--- START EXCERPT ---
[Talk-GB] 'historic' county boundaries added to the database

Dave F davefoxfac63 at btinternet.com
Wed Aug 8 11:59:17 UTC 2018

On 08/08/2018 12:05, Lester Caine wrote:
> On 08/08/18 10:56, Dave F wrote:
>> On 08/08/2018 09:54, Lester Caine wrote:
>>> we are now in a situation where much accurately mapped material is 
>>> simply dumped when there is a change to the current situation.
>> 1. it's not dumped, it's still in the database as a historic version.
>> 2. Changes almost always increase the accuracy & detail of the database.
> Going back through the change logs is not the easiest process? 

Overpass API QL language offers means to do it using version() & a 
couple of other commands

> Isolating deletions that are due to historic changes rather than 
> simple factual corrections also muddies the water. But making the link 
> to OHM more organised would allow current valid data to be archived 
> properly?

It's possible to upload using JOSM, I believe (haven't used it), but I 
agree, a more open gateway for transferring would be useful.
--- END EXCERPT ---
--- START GIVEN ENTRIES ---
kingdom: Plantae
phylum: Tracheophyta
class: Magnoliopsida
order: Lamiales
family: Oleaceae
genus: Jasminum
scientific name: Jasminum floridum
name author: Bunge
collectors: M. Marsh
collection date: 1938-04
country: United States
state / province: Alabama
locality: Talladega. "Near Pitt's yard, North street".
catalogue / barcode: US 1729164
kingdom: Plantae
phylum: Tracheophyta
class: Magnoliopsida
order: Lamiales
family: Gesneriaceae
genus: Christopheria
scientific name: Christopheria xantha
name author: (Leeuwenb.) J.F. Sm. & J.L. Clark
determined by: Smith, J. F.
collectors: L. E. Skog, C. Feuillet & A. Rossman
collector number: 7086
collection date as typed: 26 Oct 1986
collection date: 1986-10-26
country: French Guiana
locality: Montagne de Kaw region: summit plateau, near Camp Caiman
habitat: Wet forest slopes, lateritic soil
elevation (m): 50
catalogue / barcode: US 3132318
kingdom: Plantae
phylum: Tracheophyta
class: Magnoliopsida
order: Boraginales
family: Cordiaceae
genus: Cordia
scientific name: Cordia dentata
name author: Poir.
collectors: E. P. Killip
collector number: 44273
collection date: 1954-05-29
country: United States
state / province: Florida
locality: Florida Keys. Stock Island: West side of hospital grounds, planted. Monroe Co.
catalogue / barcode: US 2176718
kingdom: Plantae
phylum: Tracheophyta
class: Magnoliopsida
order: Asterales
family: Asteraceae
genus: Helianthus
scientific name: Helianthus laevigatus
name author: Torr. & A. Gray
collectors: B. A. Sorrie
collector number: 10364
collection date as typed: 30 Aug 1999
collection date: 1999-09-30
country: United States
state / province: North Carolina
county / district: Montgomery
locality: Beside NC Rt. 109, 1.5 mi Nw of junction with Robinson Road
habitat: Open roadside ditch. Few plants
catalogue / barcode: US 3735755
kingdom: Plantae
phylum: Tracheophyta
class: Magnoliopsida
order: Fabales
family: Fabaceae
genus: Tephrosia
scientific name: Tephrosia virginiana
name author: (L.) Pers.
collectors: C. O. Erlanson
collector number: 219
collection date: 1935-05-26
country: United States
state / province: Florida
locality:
--- END GIVEN ENTRIES ---
STATED EXERCISE A
Can you turn the stretch of the listing from the line containing "habitat: Open roadside ditch. Few plants" through the end of the listing into a JSON list of strings, one string per line, with blank lines left out?
STATED EXERCISE B
Continue the mailing list post about historic county boundaries from where it stops.

FINAL RESULT A
[
  "habitat: Open roadside ditch. Few plants",
  "catalogue / barcode: US 3735755",
  "kingdom: Plantae",
  "phylum: Tracheophyta",
  "class: Magnoliopsida",
  "order: Fabales",
  "family: Fabaceae",
  "genus: Tephrosia",
  "scientific name: Tephrosia virginiana",
  "name author: (L.) Pers.",
  "collectors: C. O. Erlanson",
  "collector number: 219",
  "collection date: 1935-05-26",
  "country: United States",
  "state / province: Florida",
  "locality:"
]

FINAL RESULT B
>>> The 'delete' process should be handled in a manor more sensitive to 
>>> the hard work that has gone before!
>>> the vast majority of the material making up the historic data such 
>>> as boundaries IS the same as the current 'live' data.
>> I'm unsure that's true, but if it were, why duplicate?
> That was always my argument AGAINST OHM ... since much of the data 
> making up boundaries has not changed, having to duplicate that 
> information over to OHM, and then decide where material is current or 
> historic means that IDEALLY OHM is a complete copy of the OSM 
> database, but with the historic material easier to find than via 
> change sets ... why not just manage a single database? People who 
> don't want access to historic material simply ignore data which has 
> 'expired' via end_date.

How often do you believe people will actually want historic data? 
Organizations archive for a reason. Consider your house, how things you 
don't use will get shoved to the back of the cupboard/shed.
I live in a Roman city, the editors struggle to display current data. 
Imagine what it would be like if *everything* was shown back to the days 
of Emperor Nero.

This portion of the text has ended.